The king was no bookworm, but he did understand the power of television. Satellite TV dishes had started appearing on Saudi rooftops in the early 1990s and had provided Sahwah activists with another focus for their anger. The dishes were routes, declared the sheikhs, by which foreign decadence was being channeled directly into Saudi homes, corrupting the minds of the young—and of women, in particular—with frivolity and alternative, non-Islamic lifestyles. Particularly ardent zealots, including members of the religious police, had taken out their hunting rifles to aim potshots at these very visible symbols of Westernization, and the regular civil police had not shown much energy in pursuing them.
Sheikh Bin Baz came to see the king to explain the outrage that good, pious Muslims were feeling about the satellite dishes, and Fahd—whose every palace had at least one huge satellite dish—was all sympathy. Satellite television should be banned, he agreed. In 1994 an official decree made it illegal to manufacture, import, or install the dishes, and as the ban took effect a number of princes jumped into the now very profitable dish-importing business. For ordinary customers, buying a princely dish meant buying a certain immunity.

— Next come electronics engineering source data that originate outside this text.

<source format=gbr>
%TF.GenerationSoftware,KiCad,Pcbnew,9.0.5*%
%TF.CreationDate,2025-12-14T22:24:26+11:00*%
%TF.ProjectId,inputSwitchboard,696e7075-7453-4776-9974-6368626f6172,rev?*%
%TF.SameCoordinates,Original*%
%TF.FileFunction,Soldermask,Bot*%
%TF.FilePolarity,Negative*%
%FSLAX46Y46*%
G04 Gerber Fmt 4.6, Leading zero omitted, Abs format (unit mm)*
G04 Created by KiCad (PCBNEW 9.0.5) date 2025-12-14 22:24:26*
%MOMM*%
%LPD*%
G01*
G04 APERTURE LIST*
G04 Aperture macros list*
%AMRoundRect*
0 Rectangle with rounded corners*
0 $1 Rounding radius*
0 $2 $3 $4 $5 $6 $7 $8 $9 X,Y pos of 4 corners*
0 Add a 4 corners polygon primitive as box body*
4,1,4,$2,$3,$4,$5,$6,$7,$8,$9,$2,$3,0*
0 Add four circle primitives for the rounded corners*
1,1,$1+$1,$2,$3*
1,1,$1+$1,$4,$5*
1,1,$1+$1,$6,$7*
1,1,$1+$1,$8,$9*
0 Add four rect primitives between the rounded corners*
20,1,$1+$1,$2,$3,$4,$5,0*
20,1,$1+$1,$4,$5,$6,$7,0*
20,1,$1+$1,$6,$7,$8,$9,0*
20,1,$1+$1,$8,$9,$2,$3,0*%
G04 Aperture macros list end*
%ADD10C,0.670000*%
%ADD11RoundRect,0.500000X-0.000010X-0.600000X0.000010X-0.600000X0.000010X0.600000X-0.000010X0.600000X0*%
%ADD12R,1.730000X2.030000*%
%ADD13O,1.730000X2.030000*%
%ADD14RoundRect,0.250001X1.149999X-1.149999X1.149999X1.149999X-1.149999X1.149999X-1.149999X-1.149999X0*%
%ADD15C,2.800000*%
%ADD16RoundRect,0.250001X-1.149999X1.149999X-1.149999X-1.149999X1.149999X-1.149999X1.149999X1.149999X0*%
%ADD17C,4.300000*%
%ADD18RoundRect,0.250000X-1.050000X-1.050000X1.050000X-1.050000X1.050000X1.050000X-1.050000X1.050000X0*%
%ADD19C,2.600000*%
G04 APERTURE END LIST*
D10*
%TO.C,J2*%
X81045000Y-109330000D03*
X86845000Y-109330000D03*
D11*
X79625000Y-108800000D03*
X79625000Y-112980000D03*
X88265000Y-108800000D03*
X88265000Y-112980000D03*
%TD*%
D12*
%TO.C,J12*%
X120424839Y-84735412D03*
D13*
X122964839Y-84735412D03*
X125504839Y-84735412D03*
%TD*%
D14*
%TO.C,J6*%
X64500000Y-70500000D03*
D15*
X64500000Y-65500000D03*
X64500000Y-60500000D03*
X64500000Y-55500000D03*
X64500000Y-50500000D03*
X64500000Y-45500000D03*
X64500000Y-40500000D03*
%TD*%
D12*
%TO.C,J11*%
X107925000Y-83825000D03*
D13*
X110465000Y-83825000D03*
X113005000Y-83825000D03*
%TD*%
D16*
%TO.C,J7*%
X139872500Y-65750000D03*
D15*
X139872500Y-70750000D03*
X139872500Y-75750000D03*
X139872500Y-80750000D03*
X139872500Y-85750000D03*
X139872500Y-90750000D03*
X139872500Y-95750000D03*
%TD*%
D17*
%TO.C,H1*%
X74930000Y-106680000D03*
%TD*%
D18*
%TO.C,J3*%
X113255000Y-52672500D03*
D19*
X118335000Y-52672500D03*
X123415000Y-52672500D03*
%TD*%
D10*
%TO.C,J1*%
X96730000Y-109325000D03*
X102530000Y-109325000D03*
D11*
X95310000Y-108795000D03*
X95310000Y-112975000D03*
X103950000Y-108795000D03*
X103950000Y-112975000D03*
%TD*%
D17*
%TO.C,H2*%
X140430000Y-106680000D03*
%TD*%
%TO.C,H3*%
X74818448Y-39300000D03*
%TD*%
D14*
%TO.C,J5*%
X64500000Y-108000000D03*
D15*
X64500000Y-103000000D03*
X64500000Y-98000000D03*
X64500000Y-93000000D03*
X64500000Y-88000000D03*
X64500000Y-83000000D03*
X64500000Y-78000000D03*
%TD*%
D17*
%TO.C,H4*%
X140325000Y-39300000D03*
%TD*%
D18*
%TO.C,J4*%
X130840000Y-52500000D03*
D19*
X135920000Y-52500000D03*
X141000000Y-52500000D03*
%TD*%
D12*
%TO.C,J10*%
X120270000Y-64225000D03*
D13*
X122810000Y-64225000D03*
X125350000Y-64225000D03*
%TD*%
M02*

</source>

The biggest investment of all was in the production of television programming to be broadcast on the burgeoning satellite networks. The government controlled the Kingdom’s terrestrial TV channels through the Ministry of Information—the main studios were inside the ministry’s Riyadh compound, where the tall, onionlike TV tower provided a proud symbol for the ministry on all its letterheads and leaflets. Satellite television would obviously bring reporting and ideas into the Kingdom that were beyond royal control—unless the royal family controlled the satellite stations. So in the early 1990s Fahd began to invest in the TV business through Abdul Aziz and Khaled Al-Ibrahim, brothers of the king’s now favorite wife Al-Johara (and therefore uncles of young Abdul Aziz bin Fahd, the much indulged Azouzi).

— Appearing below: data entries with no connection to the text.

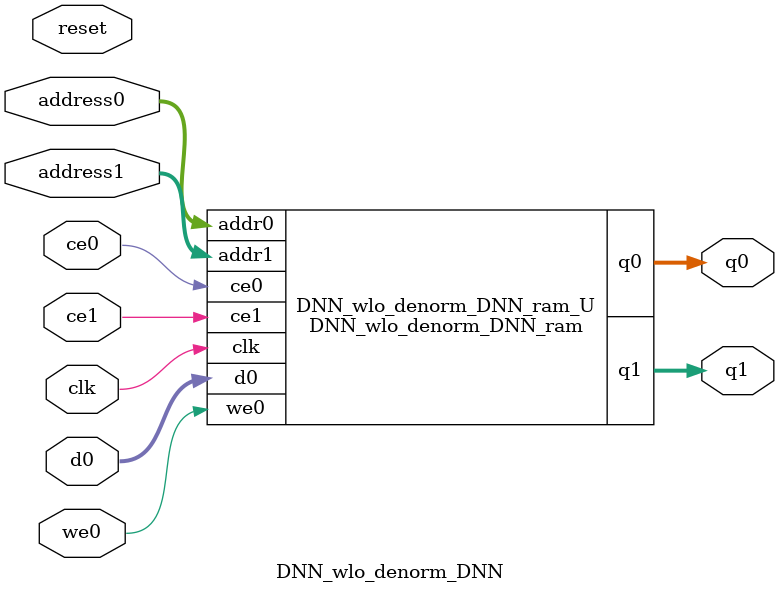
<source format=v>
`timescale 1 ns / 1 ps
module DNN_wlo_denorm_DNN_ram (addr0, ce0, d0, we0, q0, addr1, ce1, q1,  clk);

parameter DWIDTH = 16;
parameter AWIDTH = 7;
parameter MEM_SIZE = 104;

input[AWIDTH-1:0] addr0;
input ce0;
input[DWIDTH-1:0] d0;
input we0;
output reg[DWIDTH-1:0] q0;
input[AWIDTH-1:0] addr1;
input ce1;
output reg[DWIDTH-1:0] q1;
input clk;

(* ram_style = "block" *)reg [DWIDTH-1:0] ram[0:MEM_SIZE-1];




always @(posedge clk)  
begin 
    if (ce0) 
    begin
        if (we0) 
        begin 
            ram[addr0] <= d0; 
        end 
        q0 <= ram[addr0];
    end
end


always @(posedge clk)  
begin 
    if (ce1) 
    begin
        q1 <= ram[addr1];
    end
end


endmodule

`timescale 1 ns / 1 ps
module DNN_wlo_denorm_DNN(
    reset,
    clk,
    address0,
    ce0,
    we0,
    d0,
    q0,
    address1,
    ce1,
    q1);

parameter DataWidth = 32'd16;
parameter AddressRange = 32'd104;
parameter AddressWidth = 32'd7;
input reset;
input clk;
input[AddressWidth - 1:0] address0;
input ce0;
input we0;
input[DataWidth - 1:0] d0;
output[DataWidth - 1:0] q0;
input[AddressWidth - 1:0] address1;
input ce1;
output[DataWidth - 1:0] q1;



DNN_wlo_denorm_DNN_ram DNN_wlo_denorm_DNN_ram_U(
    .clk( clk ),
    .addr0( address0 ),
    .ce0( ce0 ),
    .we0( we0 ),
    .d0( d0 ),
    .q0( q0 ),
    .addr1( address1 ),
    .ce1( ce1 ),
    .q1( q1 ));

endmodule


</source>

“The king realized,” says one of his kitchen cabinet, “that television, and these satellite channels in particular, were going to have a profound effect on how Saudis came to think. It was their window to the outside world. It would open their eyes to everything. There was no way to stop it in the long run—banning satellite dishes was just a gesture. So why not try to have some sort of control or influence?”

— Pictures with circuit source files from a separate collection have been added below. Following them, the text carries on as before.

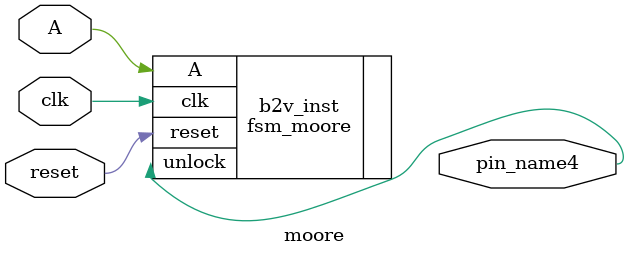
<source format=v>


module moore(
	clk,
	A,
	reset,
	pin_name4
);


input wire	clk;
input wire	A;
input wire	reset;
output wire	pin_name4;






fsm_moore	b2v_inst(
	.clk(clk),
	.A(A),
	.reset(reset),
	.unlock(pin_name4));


endmodule

</source>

Thinking of control and influence, Fahd also turned his gaze eastward. He had an inner circle of contacts that he would call, often in the small hours of the morning, to test out ideas or to request instant policy papers. It was the king’s telephone think tank, and in the months following the Gulf War Fahd started using his early-morning phone calls to solicit ideas on how to deal with the long-standing problem of his subjects who were Shia.